Rupee Lingers Around 9-Year Peak On Strong Capital Inflows

Mumbai: The rupee marched near to a fresh nine-year peak today, hiked up by strong capital inflows, but caution the RBI may interfere checked the rupee’s increase.

In early trading, the partially convertible rupee stood at 39.88/89 per dollar, barely changed from its last close of 39.89/90 and in sights of 39.85 its record since May 1998.

A market dealer said, “These are good levels to take some profits as the rupee has rallied quite a lot this week.”

The rupee gained 1.7% thus far this week as a large US rate cut rekindled hunger for high-yielding assets.

The rupee is Asia’s best acting currency, arising 11% since end-2006.

A half percentage point slash in U.S. interest rates has extended the premium rate to 300 basis points, which is its highest peak in 3 years and another attraction for foreign investors.

Foreigners purchased $608.6 million worth of shares on Wednesday, a day after the US rate cut bringing their net buys to $10 billion this year, up from about $8 billion in the last year.

Still, gains were muted on heavy dollar purchases by state-owned banking institutions but market traders stated that it was hard to say whether they were purchasing in support of RBI.
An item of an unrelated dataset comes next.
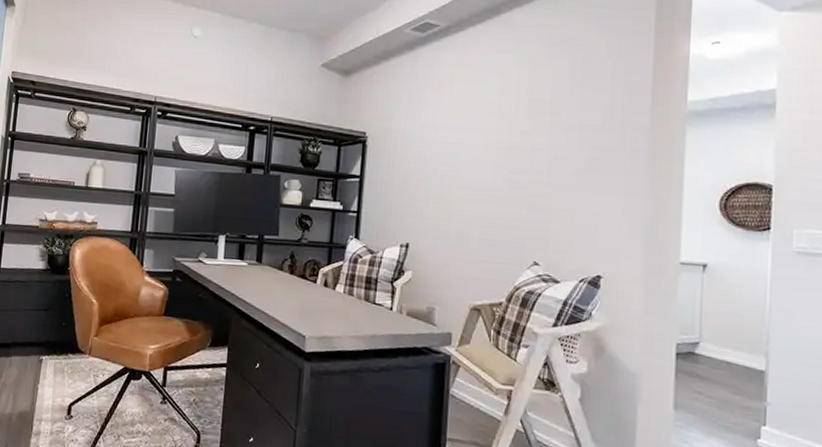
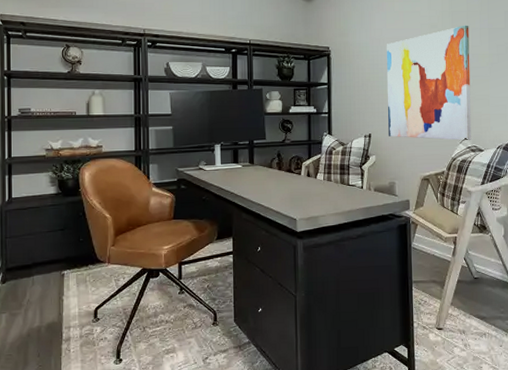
wall art: none [432,117,553,266] -> present [386,25,472,140]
They anticipated that the RBI spent $400-700 million in the last two sessions in order to slowdown the rupee's increase. The central band had purchased over $38 billion in the first seven months of the existing fiscal to limit the rupee.

In a morning note, UBS stated that the RBI may let the Indian currency to climb in the coming days to as much as 38 as intervention may add to inflation-fuelling cash.